- Exercise set:
a. Rewrite the model card starting at "# Romanized Nepali" and ending at "predicted_class = logits.argmax().item()", substituting "predicted_label" for every occurrence of "predicted_class".
b. Extend the NepaliBERT model card beyond its final line.

- Text shown:
------------------------------
NepaliBERT — Nepali Hate Content Classification
Fine-tuned NepaliBERT for multi-class hate content classification of Nepali social media text. The model is specifically optimized for Devanagari script Nepali and handles mixed-script inputs through a comprehensive preprocessing pipeline.
Model Description
This model was developed as part of a Bachelor of Computer Engineering final project at Khwopa College of Engineering, Tribhuvan University (February 2026). It classifies Nepali social media comments into four categories targeting different types of offensive content.
Base model: Rajan/NepaliBERT (110M parameters, 12 transformer layers, pre-trained on a large Nepali corpus using masked language modelling)
Task: Multi-class text classification (4 classes)
Languages: Nepali (Devanagari primary), Romanized Nepali, code-mixed
Compared to XLM-RoBERTa Large (our other model): NepaliBERT's Nepali-specific pre-training gives it stronger Devanagari understanding and the best OR (Offensive-Racist) class F1 (0.4833) among all evaluated models. However, it has limited exposure to Romanized Nepali and English, making XLM-RoBERTa more robust on heavily code-mixed inputs.
Labels
| ID | Label | Description |
|---|---|---|
| 0 | NON_OFFENSIVE |
Text containing no offensive content |
| 1 | OTHER_OFFENSIVE |
General offensive content not targeting specific groups |
| 2 | OFFENSIVE_RACIST |
Content targeting individuals/groups based on ethnicity, race, or caste |
| 3 | OFFENSIVE_SEXIST |
Content targeting individuals based on gender |
Usage
from transformers import pipeline
classifier = pipeline(
"text-classification",
model="UDHOV/nepalibert-nepali-hate-classification"
)
# Devanagari input
classifier("यो राम्रो छ")
# Romanized Nepali (will be preprocessed via transliteration ideally)
classifier("yo ramro cha")
Or manually:
from transformers import AutoTokenizer, AutoModelForSequenceClassification
import torch
tokenizer = AutoTokenizer.from_pretrained("UDHOV/nepalibert-nepali-hate-classification")
model = AutoModelForSequenceClassification.from_pretrained("UDHOV/nepalibert-nepali-hate-classification")
text = "तिमी देखी घृणा लाग्छ"
inputs = tokenizer(text, return_tensors="pt", truncation=True, max_length=128)
with torch.no_grad():
logits = model(**inputs).logits
predicted_class = logits.argmax().item()
print(model.config.id2label[predicted_class])
------------------------------
Stored data entries:
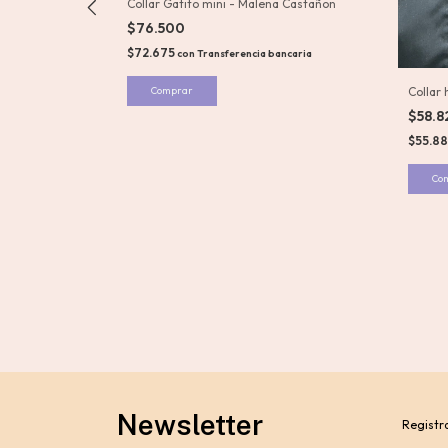
lena Castañon
Collar Gatito mini - Malena Castañon
$76.500
$72.675
ncaria
con
Transferencia bancaria
Comprar
Collar 
$58.8
$55.88
Co
Newsletter
Registra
------------------------------
- Expected results:
a.
# Romanized Nepali (will be preprocessed via transliteration ideally)
classifier("yo ramro cha")
Or manually:
from transformers import AutoTokenizer, AutoModelForSequenceClassification
import torch
tokenizer = AutoTokenizer.from_pretrained("UDHOV/nepalibert-nepali-hate-classification")
model = AutoModelForSequenceClassification.from_pretrained("UDHOV/nepalibert-nepali-hate-classification")
text = "तिमी देखी घृणा लाग्छ"
inputs = tokenizer(text, return_tensors="pt", truncation=True, max_length=128)
with torch.no_grad():
logits = model(**inputs).logits
predicted_label = logits.argmax().item()

b.
Preprocessing Pipeline
The model was trained on text processed through a 5-stage pipeline:
- Script Detection — Unicode-based confidence scoring to classify input as Devanagari, Romanized Nepali, or English
- Script Unification — Romanized Nepali transliterated to Devanagari via ITRANS; English translated to Nepali via Deep Translator API
- Emoji Processing — 180+ emojis semantically mapped to Nepali equivalents; unknown emojis preserved; 18-dimensional emoji feature vector extracted
- Text Cleaning — URL removal, @mention removal, hashtag handling, whitespace normalization
- Feature Extraction — Script metadata, emoji features, and text statistics merged with cleaned text
Note: NepaliBERT's WordPiece tokenizer is optimized for Devanagari. For best results, pre-process Romanized or English inputs through the transliteration/translation pipeline before passing to this model.
Training Data
- Source: Niraula et al. (2021) — Offensive Language Detection in Nepali Social Media (ACL Anthology)
- Platform: Facebook and YouTube comments
- Total samples: 7,625
| Split | NO | OO | OR | OS | Total |
|---|---|---|---|---|---|
| Train | 3,206 (57.7%) | 1,759 (31.6%) | 376 (6.8%) | 214 (3.8%) | 5,555 |
| Validation | 356 (57.5%) | 195 (31.5%) | 42 (6.8%) | 27 (4.4%) | 620 |
| Test | 896 (62.1%) | 486 (33.7%) | 49 (3.4%) | 19 (1.3%) | 1,450 |
Class imbalance: NO vs OS imbalance ratio = 14.98×. Addressed via class-weighted cross-entropy loss with weights capped in the range [0.5, 3.0] to prevent extreme gradient updates from the severely under-represented OS class.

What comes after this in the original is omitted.